当時も平均給与は下がらなかったんですよね。低額労働者の仕事が減った一方で、高額給与労働者は残っていたから、平均はむしろ上がった。だから本来は「家計所得」を見た方が良いのです。今回も、技術力の低い若手の解雇は増えている傾向はあるけれど、トランプ政策による移民系の追い出しから労働供給が減っている面が強い。そのうえで、景気悪化に備えて技術レベルの高い人材の囲い込みが進んでいる。結果として平均賃金は高く、家庭内収入も現状では良い。そして今回はインフレ基調。リーマンのときとは全然違う流れなんです。

今後の展望

だから今後は「家庭内の手取り」と「インフレ」の兼ね合いを見ていくことと、トランプ氏にはそろそろ内需に向かって欲しいところです。これ以上、関税でいちゃもんをつける流れになると、もう本当にへきへきしてきます。しかも裁判で関税は有利に進んでいない。もし本当に否定されることになれば、米国の財政は身動き取れなくなるし、海外からの米国への進出も止まってしまう。米国経済にとって相当な痛手になるでしょう。

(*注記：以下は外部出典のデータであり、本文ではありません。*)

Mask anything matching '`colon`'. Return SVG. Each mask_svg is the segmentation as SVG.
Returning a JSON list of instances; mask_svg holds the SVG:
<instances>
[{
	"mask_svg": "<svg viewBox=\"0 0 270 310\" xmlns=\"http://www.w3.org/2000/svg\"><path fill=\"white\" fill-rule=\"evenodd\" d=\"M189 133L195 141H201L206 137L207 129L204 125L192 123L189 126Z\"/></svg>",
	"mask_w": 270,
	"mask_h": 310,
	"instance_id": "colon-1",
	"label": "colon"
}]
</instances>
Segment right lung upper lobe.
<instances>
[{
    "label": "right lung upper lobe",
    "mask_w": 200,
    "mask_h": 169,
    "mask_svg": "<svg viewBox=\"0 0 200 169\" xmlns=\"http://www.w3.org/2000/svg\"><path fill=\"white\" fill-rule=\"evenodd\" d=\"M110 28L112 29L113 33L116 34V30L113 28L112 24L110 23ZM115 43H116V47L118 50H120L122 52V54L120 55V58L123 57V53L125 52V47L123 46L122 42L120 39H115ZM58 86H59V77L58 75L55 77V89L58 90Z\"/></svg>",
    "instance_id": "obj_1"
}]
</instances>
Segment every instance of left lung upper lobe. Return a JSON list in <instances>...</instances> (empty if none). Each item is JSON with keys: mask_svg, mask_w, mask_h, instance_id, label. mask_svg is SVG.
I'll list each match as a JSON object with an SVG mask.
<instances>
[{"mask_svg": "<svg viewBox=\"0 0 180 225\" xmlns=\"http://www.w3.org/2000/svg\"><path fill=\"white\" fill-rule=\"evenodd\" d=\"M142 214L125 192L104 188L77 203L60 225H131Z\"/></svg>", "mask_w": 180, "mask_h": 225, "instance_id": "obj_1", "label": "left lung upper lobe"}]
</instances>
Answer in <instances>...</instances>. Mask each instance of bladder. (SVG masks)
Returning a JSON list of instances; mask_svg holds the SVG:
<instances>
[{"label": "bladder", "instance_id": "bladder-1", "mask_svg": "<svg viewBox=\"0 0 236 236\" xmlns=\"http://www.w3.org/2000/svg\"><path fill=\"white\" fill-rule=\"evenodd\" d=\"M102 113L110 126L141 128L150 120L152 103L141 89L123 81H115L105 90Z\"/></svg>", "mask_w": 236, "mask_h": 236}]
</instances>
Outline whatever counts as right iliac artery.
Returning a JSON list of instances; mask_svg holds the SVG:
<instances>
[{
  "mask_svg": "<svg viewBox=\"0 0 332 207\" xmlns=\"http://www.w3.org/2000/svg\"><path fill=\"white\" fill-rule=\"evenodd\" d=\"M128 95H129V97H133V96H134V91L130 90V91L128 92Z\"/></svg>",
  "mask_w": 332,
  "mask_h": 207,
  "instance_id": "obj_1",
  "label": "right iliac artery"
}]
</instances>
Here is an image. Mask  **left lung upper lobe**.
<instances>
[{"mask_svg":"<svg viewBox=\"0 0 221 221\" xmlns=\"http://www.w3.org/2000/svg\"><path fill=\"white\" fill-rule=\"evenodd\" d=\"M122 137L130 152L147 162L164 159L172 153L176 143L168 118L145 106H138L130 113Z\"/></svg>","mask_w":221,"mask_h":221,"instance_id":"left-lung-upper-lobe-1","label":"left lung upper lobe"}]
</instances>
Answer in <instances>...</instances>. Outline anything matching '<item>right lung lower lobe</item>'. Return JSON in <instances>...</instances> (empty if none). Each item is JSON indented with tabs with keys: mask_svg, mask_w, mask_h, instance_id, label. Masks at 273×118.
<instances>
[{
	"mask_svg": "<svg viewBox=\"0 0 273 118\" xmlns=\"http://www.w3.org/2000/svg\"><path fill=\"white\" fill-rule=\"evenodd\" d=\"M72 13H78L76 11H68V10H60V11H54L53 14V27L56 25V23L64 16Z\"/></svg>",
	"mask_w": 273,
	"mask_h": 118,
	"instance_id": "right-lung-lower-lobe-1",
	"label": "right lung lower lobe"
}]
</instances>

そういう歪んだ経済を見なければならないのが現状です。つまり普通の経済要因ではなく、トランプ政策による動きだから、過去の事例とは重なりにくい。まずは「見るしかない」と思います。その動きがNY株の乱高下に出ていて、指数はアルゴに振り回されていても、実際の市場では好決算や材料といった「個別」の動きに変わってきています。日本と同じで全体像は見えにくいけど、企業には余剰資金が多くて、その行き場が株式市場になっています。良い方向へ向かわないと資金切れで調整幅が大きくなる。

最後に

まあ、今年の夏は本当に疲れますよね。これでまた選挙だの総理大臣だの言われても、正直頭が回らなくなる。面白いのは、野党支持者が石破総理を「辞める必要は無い」と盛り上げていること。日本人は本当に攪乱が好きなんだと思います。裏返せば、野党にとっては今の首相のままの方が勝ちやすい、という計算なんでしょうかね。

ポジションとしては上がったんだから、総額は減らす方向ですし、バイオなどこれまで振るわなかった銘柄を見直していこうと考えています。今は焦って動くよりも、しっかり見極めて行動した方が良い時期ですね。